Introduction

What do C-sections, takhellei flowers and monolid brides have in common? Well, Linthoi Ningthoujam for one. And the energy of an unexpected metaphor, lifting the familiar to a place of the keenly felt. Ningthoujam suite of poems bears an undercurrent of violence: of land, of community, of body. We’re introduced right away in ‘Amnesia’ to the ‘sound of bullet / god stuck between teeth’. If that wasn’t startling enough, it is immediately followed by the everydayness of ‘takhellei blooming on the roadside’.

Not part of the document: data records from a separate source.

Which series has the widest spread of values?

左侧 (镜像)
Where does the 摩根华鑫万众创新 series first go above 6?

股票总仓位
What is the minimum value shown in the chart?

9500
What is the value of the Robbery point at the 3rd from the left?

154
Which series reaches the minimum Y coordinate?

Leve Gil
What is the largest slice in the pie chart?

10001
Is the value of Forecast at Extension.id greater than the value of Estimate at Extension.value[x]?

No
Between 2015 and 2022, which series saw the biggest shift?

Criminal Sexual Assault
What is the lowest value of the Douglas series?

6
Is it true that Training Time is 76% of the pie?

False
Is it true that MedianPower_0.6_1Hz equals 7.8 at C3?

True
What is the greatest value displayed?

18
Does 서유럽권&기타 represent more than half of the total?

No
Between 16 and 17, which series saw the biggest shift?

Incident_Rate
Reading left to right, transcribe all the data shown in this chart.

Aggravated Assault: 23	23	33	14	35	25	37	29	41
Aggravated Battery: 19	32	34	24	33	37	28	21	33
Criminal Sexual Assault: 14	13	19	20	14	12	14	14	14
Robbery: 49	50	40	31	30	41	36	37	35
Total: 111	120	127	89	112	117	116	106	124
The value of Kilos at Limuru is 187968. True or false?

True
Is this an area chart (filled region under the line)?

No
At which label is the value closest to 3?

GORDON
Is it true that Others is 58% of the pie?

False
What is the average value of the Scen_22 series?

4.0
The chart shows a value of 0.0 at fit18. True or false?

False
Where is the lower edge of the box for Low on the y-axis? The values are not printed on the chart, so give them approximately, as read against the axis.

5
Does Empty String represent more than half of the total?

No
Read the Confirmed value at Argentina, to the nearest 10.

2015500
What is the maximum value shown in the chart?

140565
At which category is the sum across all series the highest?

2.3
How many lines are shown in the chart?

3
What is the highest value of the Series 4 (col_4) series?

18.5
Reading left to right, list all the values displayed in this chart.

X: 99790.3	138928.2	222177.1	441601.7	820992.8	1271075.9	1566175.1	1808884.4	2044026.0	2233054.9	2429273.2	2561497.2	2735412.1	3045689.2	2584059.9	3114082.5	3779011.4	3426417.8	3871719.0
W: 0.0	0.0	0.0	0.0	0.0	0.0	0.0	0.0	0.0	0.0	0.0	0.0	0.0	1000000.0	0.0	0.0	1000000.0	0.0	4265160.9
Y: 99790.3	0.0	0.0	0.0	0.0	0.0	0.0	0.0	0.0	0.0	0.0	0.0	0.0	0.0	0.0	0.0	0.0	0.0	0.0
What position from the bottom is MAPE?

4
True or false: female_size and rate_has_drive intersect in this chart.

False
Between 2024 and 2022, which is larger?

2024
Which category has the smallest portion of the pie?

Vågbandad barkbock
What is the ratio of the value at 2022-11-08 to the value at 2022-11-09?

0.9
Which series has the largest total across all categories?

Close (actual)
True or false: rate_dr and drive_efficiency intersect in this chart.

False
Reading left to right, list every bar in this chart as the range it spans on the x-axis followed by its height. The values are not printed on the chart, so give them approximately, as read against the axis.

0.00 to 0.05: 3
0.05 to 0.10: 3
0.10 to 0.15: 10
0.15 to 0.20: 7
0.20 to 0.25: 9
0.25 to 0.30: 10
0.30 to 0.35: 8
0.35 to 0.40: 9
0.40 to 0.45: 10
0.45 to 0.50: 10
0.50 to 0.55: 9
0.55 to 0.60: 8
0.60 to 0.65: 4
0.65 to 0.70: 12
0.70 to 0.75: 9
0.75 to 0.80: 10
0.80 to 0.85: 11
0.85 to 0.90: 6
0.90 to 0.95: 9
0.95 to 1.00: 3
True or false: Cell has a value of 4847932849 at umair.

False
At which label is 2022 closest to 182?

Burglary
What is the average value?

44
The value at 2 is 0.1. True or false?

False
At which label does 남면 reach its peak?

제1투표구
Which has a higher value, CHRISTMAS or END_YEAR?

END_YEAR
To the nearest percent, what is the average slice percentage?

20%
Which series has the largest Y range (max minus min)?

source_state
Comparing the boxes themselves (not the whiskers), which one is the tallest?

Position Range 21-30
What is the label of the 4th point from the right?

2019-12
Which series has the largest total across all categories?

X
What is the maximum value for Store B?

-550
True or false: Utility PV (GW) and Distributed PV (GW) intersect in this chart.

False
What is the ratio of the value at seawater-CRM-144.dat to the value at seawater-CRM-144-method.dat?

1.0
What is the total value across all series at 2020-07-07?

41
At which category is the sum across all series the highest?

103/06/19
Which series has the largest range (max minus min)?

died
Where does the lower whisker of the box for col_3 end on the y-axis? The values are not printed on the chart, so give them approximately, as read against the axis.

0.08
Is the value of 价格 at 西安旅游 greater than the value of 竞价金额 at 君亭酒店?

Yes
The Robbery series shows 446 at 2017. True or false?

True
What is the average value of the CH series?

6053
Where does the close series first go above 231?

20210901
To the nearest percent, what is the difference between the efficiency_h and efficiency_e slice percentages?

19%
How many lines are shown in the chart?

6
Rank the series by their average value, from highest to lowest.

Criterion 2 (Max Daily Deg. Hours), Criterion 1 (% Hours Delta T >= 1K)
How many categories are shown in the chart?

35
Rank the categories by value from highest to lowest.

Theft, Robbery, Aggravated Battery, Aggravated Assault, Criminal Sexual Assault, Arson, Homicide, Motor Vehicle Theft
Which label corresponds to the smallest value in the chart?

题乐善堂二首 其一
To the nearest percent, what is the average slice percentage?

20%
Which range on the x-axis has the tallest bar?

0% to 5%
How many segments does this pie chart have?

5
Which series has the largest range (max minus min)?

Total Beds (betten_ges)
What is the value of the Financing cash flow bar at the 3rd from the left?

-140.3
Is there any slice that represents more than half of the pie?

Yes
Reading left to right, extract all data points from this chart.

Forgetting plays a sutradhaar of sorts in Ningthoujam’s set. It is used as a weapon, as a coping mechanism, and sometimes an accusation. In ‘Postpartum’, for instance, the loneliness and grief of a new mother is neatly wrapped up with the speaker’s own mother remembering ‘only the scent / of baby soap / and the bald patch on my head’. Indeed, one of the reasons why this selection stood out for me is its inevitable weaving of the personal and the social. It is not all gloom and doom either. Forgotten histories rear their heads in inconvenient ways, yes, but Ningthoujam also holds hope close. I do not know whether the order of her poems was strategic, but it made all the difference that the last piece ends with kindness. And pumpkins. Yes, pumpkins. Make your way to them, dear reader.

— Pervin Saket
Poetry Editor, The Bombay Literary Magazine

Amnesia

The first time I saw someone being shot
was from our creaking balcony
It was exactly like the elders spoke of everyday
running
sound of bullet
god stuck between teeth
soul vaporizing from navel
takhellei blooming on the roadside

Close your eyes and bite on a plum
they said
You will learn to forget
Such is the beauty of our land

There was a shutdown after
But rage travelled faster than regimes
perched on trees and hawked for the rain
until we remembered our dying harvest
until a woman in white arrived
and embroidered it on her khwangchet

A year after
when the sky unfurled its purple madness
the first rain sank into the children’s mud-house
we ran for red chillies drying on the tin roof
and the children played with the soul
who could never leave our amnesiac land

 


 

Postpartum

Between loneliness of breastfeeding and remedies for colic,
I am thinking of mothers across these hills;
their pagoda streets mutilated with poets and children
whose ironies or innocence could not save them from bullets.
I am thinking of grief in rivers
length of rope, sturdiness of chair, colour of fan
hatred in a cough and the soft murmur of a long-loved verse before death.
It is not strange that I have lost faith in poetry and children
or all forms of creations.

Outside this waxen window,
the hunched sky bears an orange
speak about anything, anything you want
and I stand mute.
How do I write being cut open—
the paralysing knowledge of
slow slicing of skin and layers of flesh.
The stitch has closed me up steadily;
I am no longer the lunacy of gnawing poetry
or the hibiscus song of prophetic mornings.
I am an off-word of engorged breasts and bleeding rectum
I do not have a name
only hallucinations

sharpness of a newly-bought knife
tenderness of your child’s throat
together
shudder
punch yourself in the eye
tear out your hair
shudder
and still imagine

If I ask my mother, she says
she remembers only the scent
of baby soap
and the bald patch on my head.

 


 

Preparing for Winter

A pinch of winter arrived with the rain tonight
we congregated and discussed the five years gone by
set the price for each of us.
There is no ordinary citizen
only a circulation of currency
they pay you, you pay them
we are a thriving economy of opium in teacups
there is no proof though
everything could be photoshopped—
from daylight murders to monolid brides
[with the rain as witness, let us for once agree
we do not deserve this land]
at the end, we also confessed yongchaak from Moreh
is a betrayal to our palate
and remembered how we had forsaken the warmth
of burrowing seeds into our earth and fretted
over trees that had lost their will to grow.
When they return with spring
their frantic leaves generous against our futile days
spread open their soul, mock our lack of it
we will eat the fruit of our godlessness.
When all these are done, I want to seek simple things
like kindness that must have changed hands—
a basketful of taro roots
for two or three pumpkins
for the piercing winter
ahead.

Contributor

Linthoi Ningthoujam

Linthoi Ningthoujam is from Imphal, Manipur. Her poems have appeared in Bengaluru Review, Kekru: An Anthology, and Witness: The Red River Book of Poetry of Dissent.